According to a recent report by OMR conducting micro-simulations based on the consumption poverty criterion, poverty is projected to significantly increase in Mozambique following the pandemic. At the national level, poverty rates may increase from 46.1% (IOF 2014-15) to 77.7%. Using the US$ 1.90 international poverty line, that share rises to 93.1% due to the impacts of COVID-19.

In the second quarter of 2020, employment decreased by 29.3% and 75.9% compared to the previous and homologous periods, respectively, according to the analysis of the labour market. Women disproportionately work in informal labour activities, without any form of insurance or formal social security. In Mozambique, around 92.3% of the informal employment outside of agriculture is done by women, predominantly with low education. Female agricultural workers also have lower technological adoption rates and more limited access to credit compared to male agricultural workers. Labour market disruptions, including movement restrictions imposed by COVID-19, therefore, further disadvantage women’s ability to make a living and meet their families’ basic needs.

The restrictive measures imposed to contain the spread of COVID-19 had a severe impact on education. In March 2020, the Government announced the closure of all public and private schools (including kindergartens and universities) for 30 days from 23 March 2020, suspending education to around 8.5 million students in close to 15,000 schools. With the interruption of face-to-face classes in some grades and complete paralysis in others, mainly without exams, the risks of backsliding on past achievements to keep girls in school and combat premature marriages became more pronounced. These risks in the long term may cause further distortions in the labour market and threaten the quality of women’s employment.

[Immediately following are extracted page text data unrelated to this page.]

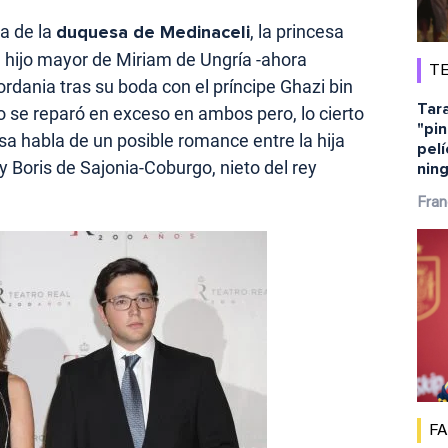
da de la
duquesa de Medinaceli
, la princesa
hijo mayor de Miriam de Ungría -ahora
TE
dania tras su boda con el príncipe Ghazi bin
Tara
e reparó en exceso en ambos pero, lo cierto
"pin
a habla de un posible romance entre la hija
pelí
 Boris de Sajonia-Coburgo, nieto del rey
ning
Fran
F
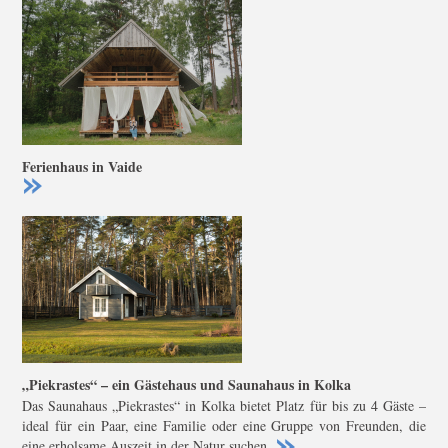
Ferienhaus in Vaide
„Piekrastes“ – ein Gästehaus und Saunahaus in Kolka
Das Saunahaus „Piekrastes“ in Kolka bietet Platz für bis zu 4 Gäste –
ideal für ein Paar, eine Familie oder eine Gruppe von Freunden, die
eine erholsame Auszeit in der Natur suchen.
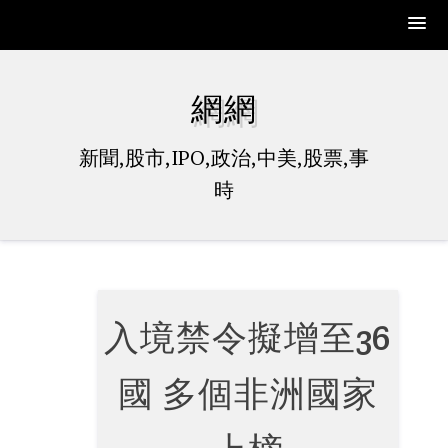
Skip
to
網網
content
新聞,股市,IPO,政治,中美,股票,事
時
入境禁令擬增至36
國 多個非洲國家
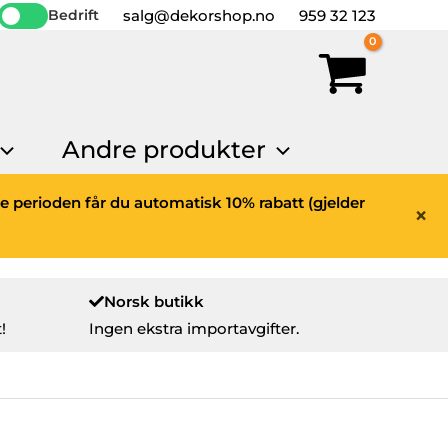
salg@dekorshop.no
959 32 123
Bedrift
Andre produkter
ne perioden får du automatisk 10% rabatt (gjelder
×
Norsk butikk
!
Ingen ekstra importavgifter.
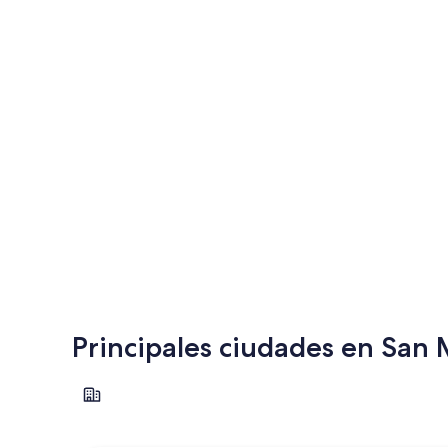
Principales ciudades en San
San Marino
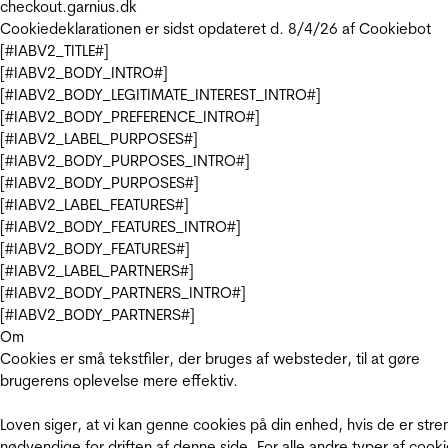
checkout.garnius.dk
Cookiedeklarationen er sidst opdateret d. 8/4/26 af
Cookiebot
[#IABV2_TITLE#]
[#IABV2_BODY_INTRO#]
[#IABV2_BODY_LEGITIMATE_INTEREST_INTRO#]
[#IABV2_BODY_PREFERENCE_INTRO#]
[#IABV2_LABEL_PURPOSES#]
[#IABV2_BODY_PURPOSES_INTRO#]
[#IABV2_BODY_PURPOSES#]
[#IABV2_LABEL_FEATURES#]
[#IABV2_BODY_FEATURES_INTRO#]
[#IABV2_BODY_FEATURES#]
[#IABV2_LABEL_PARTNERS#]
[#IABV2_BODY_PARTNERS_INTRO#]
[#IABV2_BODY_PARTNERS#]
Om
Cookies er små tekstfiler, der bruges af websteder, til at gøre
brugerens oplevelse mere effektiv.
Loven siger, at vi kan genne cookies på din enhed, hvis de er stre
nødvendige for driften af denne side. For alle andre typer af cooki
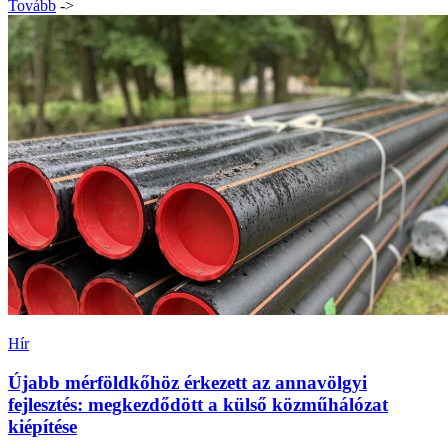
Hír
Újabb mérföldkőhöz érkezett az annavölgyi
fejlesztés: megkezdődött a külső közműhálózat
kiépítése
Megkezdődtek a külső víz- és szennyvízhálózat kiépítésének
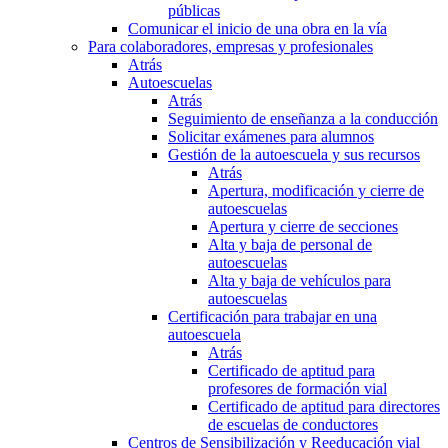
públicas
Comunicar el inicio de una obra en la vía
Para colaboradores, empresas y profesionales
Atrás
Autoescuelas
Atrás
Seguimiento de enseñanza a la conducción
Solicitar exámenes para alumnos
Gestión de la autoescuela y sus recursos
Atrás
Apertura, modificación y cierre de
autoescuelas
Apertura y cierre de secciones
Alta y baja de personal de
autoescuelas
Alta y baja de vehículos para
autoescuelas
Certificación para trabajar en una
autoescuela
Atrás
Certificado de aptitud para
profesores de formación vial
Certificado de aptitud para directores
de escuelas de conductores
Centros de Sensibilización y Reeducación vial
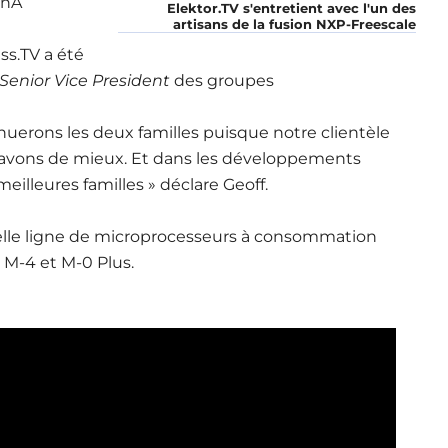
 nA
Elektor.TV s'entretient avec l'un des
artisans de la fusion NXP-Freescale
ss.TV a été
Senior Vice President
des groupes
nuerons les deux familles puisque notre clientèle
avons de mieux. Et dans les développements
eilleures familles » déclare Geoff.
velle ligne de microprocesseurs à consommation
 M-4 et M-0 Plus.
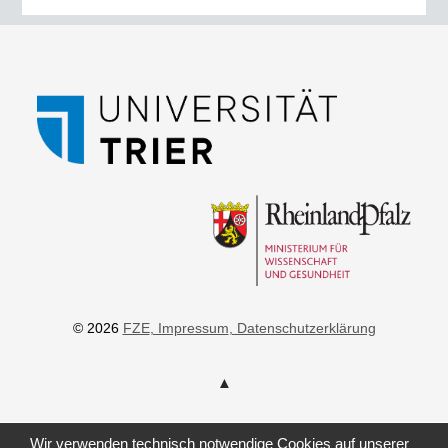
© 2026
FZE
, Impressum
, Datenschutzerklärung
Wir verwenden technisch notwendige Cookies auf unserer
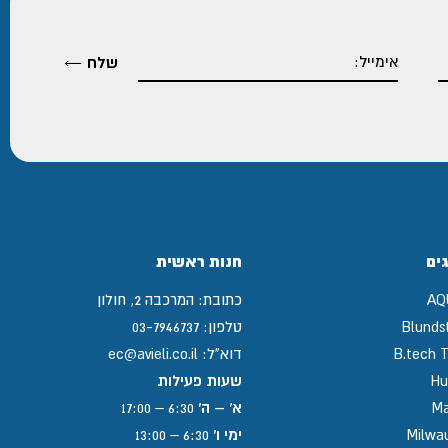
ים
חנות ראשית
AQ
כתובת:
המרכבה 2, חולון
Blunds
טלפון:
03-7946737
B.tech T
דוא"ל:
ec@avieli.co.il
Hu
שעות פעילות
Ma
א' – ה'
6:30 – 17:00
Milwa
ימי ו'
6:30 – 13:00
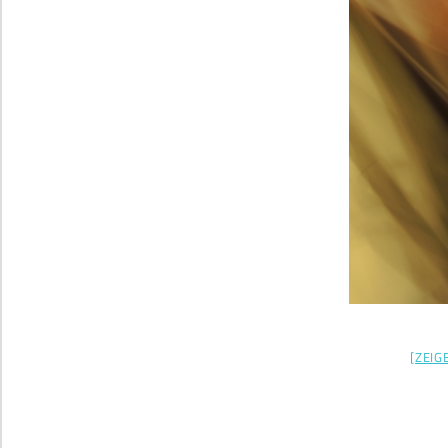
[ZEIG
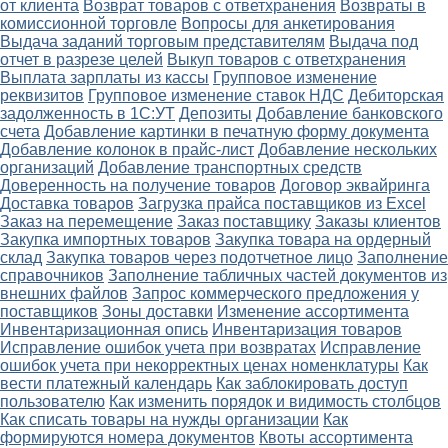
от клиента
Возврат товаров с ответхранения
Возвраты в
комиссионной торговле
Вопросы для анкетирования
Выдача заданий торговым представителям
Выдача под
отчет в разрезе целей
Выкуп товаров с ответхранения
Выплата зарплаты из кассы
Групповое изменение
реквизитов
Групповое изменение ставок НДС
Дебиторская
задолженность в 1С:УТ
Депозиты
Добавление банковского
счета
Добавление картинки в печатную форму документа
Добавление колонок в прайс-лист
Добавление нескольких
организаций
Добавление транспортных средств
Доверенность на получение товаров
Договор эквайринга
Доставка товаров
Загрузка прайса поставщиков из Excel
Заказ на перемещение
Заказ поставщику
Заказы клиентов
Закупка импортных товаров
Закупка товара на ордерный
склад
Закупка товаров через подотчетное лицо
Заполнение
справочников
Заполнение табличных частей документов из
внешних файлов
Запрос коммерческого предложения у
поставщиков
Зоны доставки
Изменение ассортимента
Инвентаризационная опись
Инвентаризация товаров
Исправление ошибок учета при возвратах
Исправление
ошибок учета при некорректных ценах номенклатуры
Как
вести платежный календарь
Как заблокировать доступ
пользователю
Как изменить порядок и видимость столбцов
Как списать товары на нужды организации
Как
формируются номера документов
Квоты ассортимента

Challenges and way forward

Understanding the gender-differentiated impacts of the COVID-19 crisis through sex-disaggregated data is fundamental to designing policy responses that reduce vulnerabilities and strengthen women's agency. This is not just about rectifying long-standing inequalities but also about building a more just and resilient future. Therefore, Mozambique should continue its efforts to increase women’s access to basic services like education, health, sanitation, and electricity, as well as access to labour markets and means of production. Specifically, the county should:

  • Continue to develop sex-disaggregated statistical surveys that allow for the design of gender-sensitive policies with localised interventions.
  • Strengthen the capacity to implement and interpret instruments on equal rights between women and men.
  • Rethink and revise the education curriculum to the current context in order to increase the access to and quality of education.
  • Maintain the health and nutritional needs of the population, with a special focus on vulnerable groups, such as pregnant women and young children.
  • Within the scope of national social protection programs, prioritise vulnerable groups such as women, children, and female-headed households, particularly in rural areas, in support of access to basic services. Furthermore, the I want to be formal’ campaign should be intensified in the informal sector to support economic activities such as microfinance, banking, and microinsurance.
  • Rethink and reflect on the current social security system to more effectively respond to the needs of pensioners in times of crisis such as that imposed by the pandemic.
  • Intensify professional training programs in rural areas with a focus on agriculture (the sector employing a majority of women), including best practices and promotion of cash crops.